_SUPPLIED DATA_.
● ● ● ●
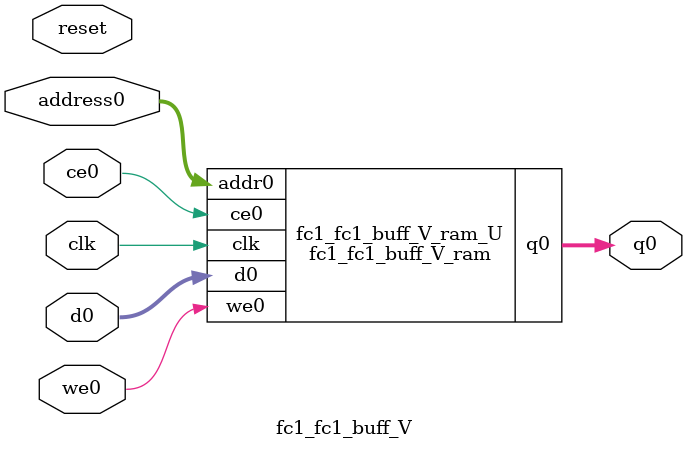
<source format=v>
`timescale 1 ns / 1 ps
module fc1_fc1_buff_V_ram (addr0, ce0, d0, we0, q0,  clk);

parameter DWIDTH = 16;
parameter AWIDTH = 17;
parameter MEM_SIZE = 69120;

input[AWIDTH-1:0] addr0;
input ce0;
input[DWIDTH-1:0] d0;
input we0;
output reg[DWIDTH-1:0] q0;
input clk;

(* ram_style = "block" *)reg [DWIDTH-1:0] ram[0:MEM_SIZE-1];




always @(posedge clk)  
begin 
    if (ce0) 
    begin
        if (we0) 
        begin 
            ram[addr0] <= d0; 
        end 
        q0 <= ram[addr0];
    end
end


endmodule

`timescale 1 ns / 1 ps
module fc1_fc1_buff_V(
    reset,
    clk,
    address0,
    ce0,
    we0,
    d0,
    q0);

parameter DataWidth = 32'd16;
parameter AddressRange = 32'd69120;
parameter AddressWidth = 32'd17;
input reset;
input clk;
input[AddressWidth - 1:0] address0;
input ce0;
input we0;
input[DataWidth - 1:0] d0;
output[DataWidth - 1:0] q0;



fc1_fc1_buff_V_ram fc1_fc1_buff_V_ram_U(
    .clk( clk ),
    .addr0( address0 ),
    .ce0( ce0 ),
    .we0( we0 ),
    .d0( d0 ),
    .q0( q0 ));

endmodule


</source>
● ● ● ●
Only the lines from the one with "parameter AddressRange = 32'd69120;" through the final line above should be repeated, each exactly as written.

_RESPONSE TO THE EXERCISE_.
parameter AddressRange = 32'd69120;
parameter AddressWidth = 32'd17;
input reset;
input clk;
input[AddressWidth - 1:0] address0;
input ce0;
input we0;
input[DataWidth - 1:0] d0;
output[DataWidth - 1:0] q0;



fc1_fc1_buff_V_ram fc1_fc1_buff_V_ram_U(
    .clk( clk ),
    .addr0( address0 ),
    .ce0( ce0 ),
    .we0( we0 ),
    .d0( d0 ),
    .q0( q0 ));

endmodule


</source>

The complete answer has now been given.